▶ [What the task asks] Those lines of the data that hold the word "recorded" are to be copied out.

[Dataset entries]
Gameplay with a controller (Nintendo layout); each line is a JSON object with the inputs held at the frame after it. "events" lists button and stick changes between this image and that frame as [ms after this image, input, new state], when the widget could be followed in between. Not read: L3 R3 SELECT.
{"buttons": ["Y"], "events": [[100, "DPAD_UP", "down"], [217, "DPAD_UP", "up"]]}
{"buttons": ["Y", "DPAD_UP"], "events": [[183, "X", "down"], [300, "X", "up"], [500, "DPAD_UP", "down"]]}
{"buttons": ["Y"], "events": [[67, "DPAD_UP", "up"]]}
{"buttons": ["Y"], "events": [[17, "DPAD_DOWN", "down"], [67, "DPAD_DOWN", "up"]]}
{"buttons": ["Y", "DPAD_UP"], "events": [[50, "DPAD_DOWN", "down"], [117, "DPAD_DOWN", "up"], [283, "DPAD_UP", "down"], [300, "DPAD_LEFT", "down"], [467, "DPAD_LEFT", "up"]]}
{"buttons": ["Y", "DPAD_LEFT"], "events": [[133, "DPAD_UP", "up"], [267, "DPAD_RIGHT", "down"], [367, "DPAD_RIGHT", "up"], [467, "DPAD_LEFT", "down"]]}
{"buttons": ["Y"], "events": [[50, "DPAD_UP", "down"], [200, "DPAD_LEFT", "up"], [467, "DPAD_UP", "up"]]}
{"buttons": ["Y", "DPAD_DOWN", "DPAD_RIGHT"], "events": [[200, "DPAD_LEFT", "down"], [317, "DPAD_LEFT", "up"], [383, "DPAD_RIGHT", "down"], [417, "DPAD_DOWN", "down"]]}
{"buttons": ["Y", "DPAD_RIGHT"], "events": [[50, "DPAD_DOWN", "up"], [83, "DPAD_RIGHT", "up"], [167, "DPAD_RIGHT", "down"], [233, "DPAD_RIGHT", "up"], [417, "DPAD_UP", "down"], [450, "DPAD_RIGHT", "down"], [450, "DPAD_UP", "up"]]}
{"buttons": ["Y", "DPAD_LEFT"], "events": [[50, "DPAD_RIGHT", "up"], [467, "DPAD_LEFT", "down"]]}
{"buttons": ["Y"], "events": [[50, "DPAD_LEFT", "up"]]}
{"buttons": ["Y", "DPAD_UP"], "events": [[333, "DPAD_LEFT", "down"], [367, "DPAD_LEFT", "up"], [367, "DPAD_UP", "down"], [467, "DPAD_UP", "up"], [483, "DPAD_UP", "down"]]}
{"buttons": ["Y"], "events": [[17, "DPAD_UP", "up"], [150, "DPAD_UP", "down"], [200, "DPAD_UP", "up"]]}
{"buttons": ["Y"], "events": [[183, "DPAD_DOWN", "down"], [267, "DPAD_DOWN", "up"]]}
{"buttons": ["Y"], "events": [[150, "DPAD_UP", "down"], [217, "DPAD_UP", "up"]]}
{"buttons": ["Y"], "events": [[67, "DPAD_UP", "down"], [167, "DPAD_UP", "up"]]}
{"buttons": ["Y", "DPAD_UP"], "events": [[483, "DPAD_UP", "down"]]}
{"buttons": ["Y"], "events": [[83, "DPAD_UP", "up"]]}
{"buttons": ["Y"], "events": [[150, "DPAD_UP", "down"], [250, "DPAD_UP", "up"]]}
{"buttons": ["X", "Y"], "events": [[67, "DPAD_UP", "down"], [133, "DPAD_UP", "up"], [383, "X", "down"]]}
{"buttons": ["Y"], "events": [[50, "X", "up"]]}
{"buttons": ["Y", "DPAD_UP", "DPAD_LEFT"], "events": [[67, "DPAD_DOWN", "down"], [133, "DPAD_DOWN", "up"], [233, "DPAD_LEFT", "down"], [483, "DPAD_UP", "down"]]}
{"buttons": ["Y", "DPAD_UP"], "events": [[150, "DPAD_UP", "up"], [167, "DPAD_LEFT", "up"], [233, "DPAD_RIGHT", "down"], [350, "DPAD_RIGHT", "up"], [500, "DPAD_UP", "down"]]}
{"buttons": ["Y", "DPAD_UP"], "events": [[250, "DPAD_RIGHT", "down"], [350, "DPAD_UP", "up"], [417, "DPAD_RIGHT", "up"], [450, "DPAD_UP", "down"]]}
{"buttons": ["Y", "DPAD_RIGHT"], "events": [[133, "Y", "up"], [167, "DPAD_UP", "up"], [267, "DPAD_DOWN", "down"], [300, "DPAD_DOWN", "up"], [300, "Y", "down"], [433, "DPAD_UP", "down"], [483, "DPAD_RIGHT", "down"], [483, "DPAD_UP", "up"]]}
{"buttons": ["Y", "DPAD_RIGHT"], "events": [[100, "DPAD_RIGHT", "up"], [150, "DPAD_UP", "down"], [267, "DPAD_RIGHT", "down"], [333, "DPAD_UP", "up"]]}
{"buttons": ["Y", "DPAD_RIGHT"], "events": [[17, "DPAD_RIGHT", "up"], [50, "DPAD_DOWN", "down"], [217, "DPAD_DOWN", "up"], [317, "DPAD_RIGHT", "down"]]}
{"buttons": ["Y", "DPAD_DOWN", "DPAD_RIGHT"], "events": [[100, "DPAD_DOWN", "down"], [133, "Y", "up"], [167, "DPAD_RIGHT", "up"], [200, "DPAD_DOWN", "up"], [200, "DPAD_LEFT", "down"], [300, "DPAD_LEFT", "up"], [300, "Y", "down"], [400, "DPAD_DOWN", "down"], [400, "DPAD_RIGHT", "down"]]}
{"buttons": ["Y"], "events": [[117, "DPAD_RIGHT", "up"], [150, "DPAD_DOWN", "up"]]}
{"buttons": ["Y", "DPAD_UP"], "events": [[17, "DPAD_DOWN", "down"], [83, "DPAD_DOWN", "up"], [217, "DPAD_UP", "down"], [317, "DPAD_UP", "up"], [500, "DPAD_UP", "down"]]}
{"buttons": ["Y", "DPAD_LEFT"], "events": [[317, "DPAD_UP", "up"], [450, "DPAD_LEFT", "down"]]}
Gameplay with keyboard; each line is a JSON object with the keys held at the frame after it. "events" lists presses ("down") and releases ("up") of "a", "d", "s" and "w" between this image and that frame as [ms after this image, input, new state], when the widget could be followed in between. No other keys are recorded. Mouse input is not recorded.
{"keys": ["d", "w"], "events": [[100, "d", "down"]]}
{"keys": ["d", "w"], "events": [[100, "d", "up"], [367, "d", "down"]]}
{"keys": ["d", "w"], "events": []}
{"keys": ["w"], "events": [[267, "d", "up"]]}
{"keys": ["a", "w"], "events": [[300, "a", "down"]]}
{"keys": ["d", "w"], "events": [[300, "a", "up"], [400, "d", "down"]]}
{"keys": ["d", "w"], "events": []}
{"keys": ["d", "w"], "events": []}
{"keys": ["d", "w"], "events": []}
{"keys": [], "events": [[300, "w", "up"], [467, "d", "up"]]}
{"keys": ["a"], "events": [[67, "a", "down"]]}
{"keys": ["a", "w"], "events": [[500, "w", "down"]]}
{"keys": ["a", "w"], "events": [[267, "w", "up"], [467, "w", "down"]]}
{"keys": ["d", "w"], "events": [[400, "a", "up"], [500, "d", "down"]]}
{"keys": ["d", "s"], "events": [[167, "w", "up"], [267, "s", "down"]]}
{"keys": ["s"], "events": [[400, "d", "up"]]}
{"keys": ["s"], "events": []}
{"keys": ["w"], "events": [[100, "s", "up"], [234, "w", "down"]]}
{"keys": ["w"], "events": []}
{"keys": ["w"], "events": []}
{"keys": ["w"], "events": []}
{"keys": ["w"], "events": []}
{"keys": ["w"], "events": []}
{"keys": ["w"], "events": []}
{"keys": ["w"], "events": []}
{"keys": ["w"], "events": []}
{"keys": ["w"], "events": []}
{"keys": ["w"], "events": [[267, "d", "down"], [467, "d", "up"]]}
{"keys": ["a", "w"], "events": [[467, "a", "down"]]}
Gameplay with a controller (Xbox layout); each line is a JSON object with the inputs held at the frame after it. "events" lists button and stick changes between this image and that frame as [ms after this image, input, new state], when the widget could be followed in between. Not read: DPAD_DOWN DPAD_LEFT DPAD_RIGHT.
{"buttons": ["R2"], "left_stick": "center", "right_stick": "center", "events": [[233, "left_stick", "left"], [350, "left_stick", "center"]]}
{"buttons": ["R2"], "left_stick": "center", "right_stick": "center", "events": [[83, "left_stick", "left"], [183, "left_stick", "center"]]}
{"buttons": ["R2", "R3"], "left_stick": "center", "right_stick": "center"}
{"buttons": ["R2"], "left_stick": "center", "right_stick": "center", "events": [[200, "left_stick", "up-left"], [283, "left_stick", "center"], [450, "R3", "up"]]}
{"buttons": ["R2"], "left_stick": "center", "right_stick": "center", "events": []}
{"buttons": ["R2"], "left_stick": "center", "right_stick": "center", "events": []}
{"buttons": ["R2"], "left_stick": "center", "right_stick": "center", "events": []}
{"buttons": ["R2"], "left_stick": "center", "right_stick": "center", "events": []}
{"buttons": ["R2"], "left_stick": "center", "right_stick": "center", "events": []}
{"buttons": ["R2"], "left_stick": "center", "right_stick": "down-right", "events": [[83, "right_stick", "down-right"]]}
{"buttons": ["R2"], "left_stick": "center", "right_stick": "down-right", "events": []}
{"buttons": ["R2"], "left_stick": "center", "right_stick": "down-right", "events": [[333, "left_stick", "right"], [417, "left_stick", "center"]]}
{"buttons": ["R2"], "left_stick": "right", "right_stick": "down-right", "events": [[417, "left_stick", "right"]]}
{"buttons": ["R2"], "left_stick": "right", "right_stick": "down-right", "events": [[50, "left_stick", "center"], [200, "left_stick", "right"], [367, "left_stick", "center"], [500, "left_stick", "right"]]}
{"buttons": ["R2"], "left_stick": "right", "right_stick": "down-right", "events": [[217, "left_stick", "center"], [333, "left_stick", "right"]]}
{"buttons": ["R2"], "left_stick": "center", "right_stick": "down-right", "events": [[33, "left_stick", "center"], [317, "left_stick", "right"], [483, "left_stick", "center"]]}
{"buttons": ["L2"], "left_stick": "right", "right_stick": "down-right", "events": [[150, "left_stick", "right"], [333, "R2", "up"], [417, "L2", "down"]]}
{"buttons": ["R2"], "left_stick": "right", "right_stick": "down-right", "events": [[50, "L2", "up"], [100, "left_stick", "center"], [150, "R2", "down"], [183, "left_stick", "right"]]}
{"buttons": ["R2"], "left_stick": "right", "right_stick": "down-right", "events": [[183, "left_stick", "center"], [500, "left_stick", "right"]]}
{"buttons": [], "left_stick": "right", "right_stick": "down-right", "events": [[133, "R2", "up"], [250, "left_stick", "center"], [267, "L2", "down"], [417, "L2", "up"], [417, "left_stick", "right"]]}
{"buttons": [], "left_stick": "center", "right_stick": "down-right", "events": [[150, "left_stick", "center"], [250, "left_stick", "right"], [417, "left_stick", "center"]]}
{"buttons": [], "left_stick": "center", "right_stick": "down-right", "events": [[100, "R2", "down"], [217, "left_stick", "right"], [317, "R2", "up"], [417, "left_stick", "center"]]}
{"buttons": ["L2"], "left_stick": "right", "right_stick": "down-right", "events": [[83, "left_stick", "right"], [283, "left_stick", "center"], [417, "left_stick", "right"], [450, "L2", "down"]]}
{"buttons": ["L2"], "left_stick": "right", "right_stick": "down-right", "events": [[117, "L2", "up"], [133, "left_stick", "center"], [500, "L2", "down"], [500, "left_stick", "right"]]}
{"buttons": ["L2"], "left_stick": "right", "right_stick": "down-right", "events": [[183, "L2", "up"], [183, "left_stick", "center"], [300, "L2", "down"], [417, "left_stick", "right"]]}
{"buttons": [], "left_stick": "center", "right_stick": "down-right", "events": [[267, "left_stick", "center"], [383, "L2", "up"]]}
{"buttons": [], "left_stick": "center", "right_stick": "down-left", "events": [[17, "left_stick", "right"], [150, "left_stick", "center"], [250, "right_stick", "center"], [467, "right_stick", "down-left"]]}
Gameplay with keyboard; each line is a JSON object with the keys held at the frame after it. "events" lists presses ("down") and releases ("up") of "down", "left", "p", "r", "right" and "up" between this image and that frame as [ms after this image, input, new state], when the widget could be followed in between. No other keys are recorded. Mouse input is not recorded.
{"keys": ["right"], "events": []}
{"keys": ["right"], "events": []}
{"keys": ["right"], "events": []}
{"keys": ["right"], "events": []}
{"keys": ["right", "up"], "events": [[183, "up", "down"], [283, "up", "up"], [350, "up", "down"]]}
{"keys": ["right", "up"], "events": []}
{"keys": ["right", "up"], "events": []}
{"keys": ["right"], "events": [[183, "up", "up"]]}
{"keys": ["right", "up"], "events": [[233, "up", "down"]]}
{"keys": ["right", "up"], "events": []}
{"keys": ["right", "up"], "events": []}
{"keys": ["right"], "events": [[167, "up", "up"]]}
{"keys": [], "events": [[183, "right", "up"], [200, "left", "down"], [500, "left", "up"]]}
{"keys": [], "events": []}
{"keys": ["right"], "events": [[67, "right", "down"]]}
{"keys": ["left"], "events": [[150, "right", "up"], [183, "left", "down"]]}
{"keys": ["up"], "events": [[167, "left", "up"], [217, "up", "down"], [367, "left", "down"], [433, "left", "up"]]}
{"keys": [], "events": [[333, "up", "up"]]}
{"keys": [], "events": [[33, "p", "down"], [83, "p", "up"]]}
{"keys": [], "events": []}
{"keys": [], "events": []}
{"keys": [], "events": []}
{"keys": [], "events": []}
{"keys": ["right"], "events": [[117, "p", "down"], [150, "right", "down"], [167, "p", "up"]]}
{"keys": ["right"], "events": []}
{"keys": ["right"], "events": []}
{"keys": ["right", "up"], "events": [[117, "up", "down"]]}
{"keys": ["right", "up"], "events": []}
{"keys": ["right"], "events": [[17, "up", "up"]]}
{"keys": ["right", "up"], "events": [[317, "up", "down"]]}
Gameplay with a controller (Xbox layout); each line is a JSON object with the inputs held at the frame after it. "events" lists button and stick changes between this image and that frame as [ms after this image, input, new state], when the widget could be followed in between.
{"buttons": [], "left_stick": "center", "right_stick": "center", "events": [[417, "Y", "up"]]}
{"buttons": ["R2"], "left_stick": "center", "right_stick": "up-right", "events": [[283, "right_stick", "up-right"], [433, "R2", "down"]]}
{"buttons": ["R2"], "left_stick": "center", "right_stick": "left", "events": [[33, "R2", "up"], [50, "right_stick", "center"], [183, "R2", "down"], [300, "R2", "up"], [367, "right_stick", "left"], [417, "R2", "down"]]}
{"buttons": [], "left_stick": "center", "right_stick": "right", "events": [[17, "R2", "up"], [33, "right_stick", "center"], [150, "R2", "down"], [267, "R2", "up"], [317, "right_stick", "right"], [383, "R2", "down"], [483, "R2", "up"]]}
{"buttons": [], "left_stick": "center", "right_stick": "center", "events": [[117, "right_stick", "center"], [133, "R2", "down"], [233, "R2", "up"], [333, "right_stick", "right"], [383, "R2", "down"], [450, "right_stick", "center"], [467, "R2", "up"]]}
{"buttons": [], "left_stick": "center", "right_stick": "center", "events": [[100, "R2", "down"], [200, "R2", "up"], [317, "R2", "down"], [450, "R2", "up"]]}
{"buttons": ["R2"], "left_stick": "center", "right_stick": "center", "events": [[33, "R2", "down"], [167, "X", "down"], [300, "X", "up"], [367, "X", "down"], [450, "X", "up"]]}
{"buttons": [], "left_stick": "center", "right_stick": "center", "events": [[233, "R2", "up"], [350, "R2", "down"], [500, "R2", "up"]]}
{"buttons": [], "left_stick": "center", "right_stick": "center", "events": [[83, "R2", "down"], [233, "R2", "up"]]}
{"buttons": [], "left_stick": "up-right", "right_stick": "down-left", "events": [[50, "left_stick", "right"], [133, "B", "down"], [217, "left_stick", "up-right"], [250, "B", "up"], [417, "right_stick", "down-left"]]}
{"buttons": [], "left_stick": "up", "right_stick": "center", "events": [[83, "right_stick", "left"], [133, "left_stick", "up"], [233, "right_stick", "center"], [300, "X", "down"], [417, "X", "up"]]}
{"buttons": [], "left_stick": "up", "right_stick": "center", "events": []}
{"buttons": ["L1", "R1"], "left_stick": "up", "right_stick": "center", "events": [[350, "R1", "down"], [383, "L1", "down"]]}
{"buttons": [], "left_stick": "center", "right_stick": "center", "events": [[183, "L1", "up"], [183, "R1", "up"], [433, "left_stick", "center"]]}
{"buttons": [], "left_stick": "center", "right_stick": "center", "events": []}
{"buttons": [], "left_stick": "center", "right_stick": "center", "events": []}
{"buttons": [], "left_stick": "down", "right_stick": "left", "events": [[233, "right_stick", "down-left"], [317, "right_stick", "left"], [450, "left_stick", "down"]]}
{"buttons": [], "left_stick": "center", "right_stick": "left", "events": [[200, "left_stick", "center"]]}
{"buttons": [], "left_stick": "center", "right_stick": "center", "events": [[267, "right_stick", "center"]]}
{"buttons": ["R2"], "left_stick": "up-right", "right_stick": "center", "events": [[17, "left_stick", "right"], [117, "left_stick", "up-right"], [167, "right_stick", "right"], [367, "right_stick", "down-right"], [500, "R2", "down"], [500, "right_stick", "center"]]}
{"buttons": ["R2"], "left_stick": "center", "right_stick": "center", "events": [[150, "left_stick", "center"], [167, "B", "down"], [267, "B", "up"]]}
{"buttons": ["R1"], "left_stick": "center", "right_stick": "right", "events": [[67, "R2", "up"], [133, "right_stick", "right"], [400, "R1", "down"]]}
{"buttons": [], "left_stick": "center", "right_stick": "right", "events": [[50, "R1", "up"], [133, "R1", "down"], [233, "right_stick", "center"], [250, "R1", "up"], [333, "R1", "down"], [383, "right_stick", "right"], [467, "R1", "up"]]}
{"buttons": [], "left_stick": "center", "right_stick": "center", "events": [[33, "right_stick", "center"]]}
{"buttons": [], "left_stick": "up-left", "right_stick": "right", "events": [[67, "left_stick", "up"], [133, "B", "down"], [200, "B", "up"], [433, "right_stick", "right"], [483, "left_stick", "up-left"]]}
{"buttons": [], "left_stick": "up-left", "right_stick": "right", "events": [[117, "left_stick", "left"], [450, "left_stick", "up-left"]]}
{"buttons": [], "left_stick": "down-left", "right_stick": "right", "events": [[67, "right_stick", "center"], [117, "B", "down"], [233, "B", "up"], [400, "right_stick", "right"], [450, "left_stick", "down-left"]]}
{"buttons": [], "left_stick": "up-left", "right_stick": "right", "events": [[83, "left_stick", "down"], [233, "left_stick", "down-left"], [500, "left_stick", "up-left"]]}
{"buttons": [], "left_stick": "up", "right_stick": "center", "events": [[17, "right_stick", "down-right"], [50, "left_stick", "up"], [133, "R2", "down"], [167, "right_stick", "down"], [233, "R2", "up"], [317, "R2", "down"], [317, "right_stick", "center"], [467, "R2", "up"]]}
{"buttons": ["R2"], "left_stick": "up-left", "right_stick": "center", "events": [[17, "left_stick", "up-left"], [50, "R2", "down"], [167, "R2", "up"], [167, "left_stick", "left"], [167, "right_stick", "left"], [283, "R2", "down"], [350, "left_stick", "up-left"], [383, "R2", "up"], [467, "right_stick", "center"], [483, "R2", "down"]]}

▶ [Output]
Gameplay with keyboard; each line is a JSON object with the keys held at the frame after it. "events" lists presses ("down") and releases ("up") of "a", "d", "s" and "w" between this image and that frame as [ms after this image, input, new state], when the widget could be followed in between. No other keys are recorded. Mouse input is not recorded.
Gameplay with keyboard; each line is a JSON object with the keys held at the frame after it. "events" lists presses ("down") and releases ("up") of "down", "left", "p", "r", "right" and "up" between this image and that frame as [ms after this image, input, new state], when the widget could be followed in between. No other keys are recorded. Mouse input is not recorded.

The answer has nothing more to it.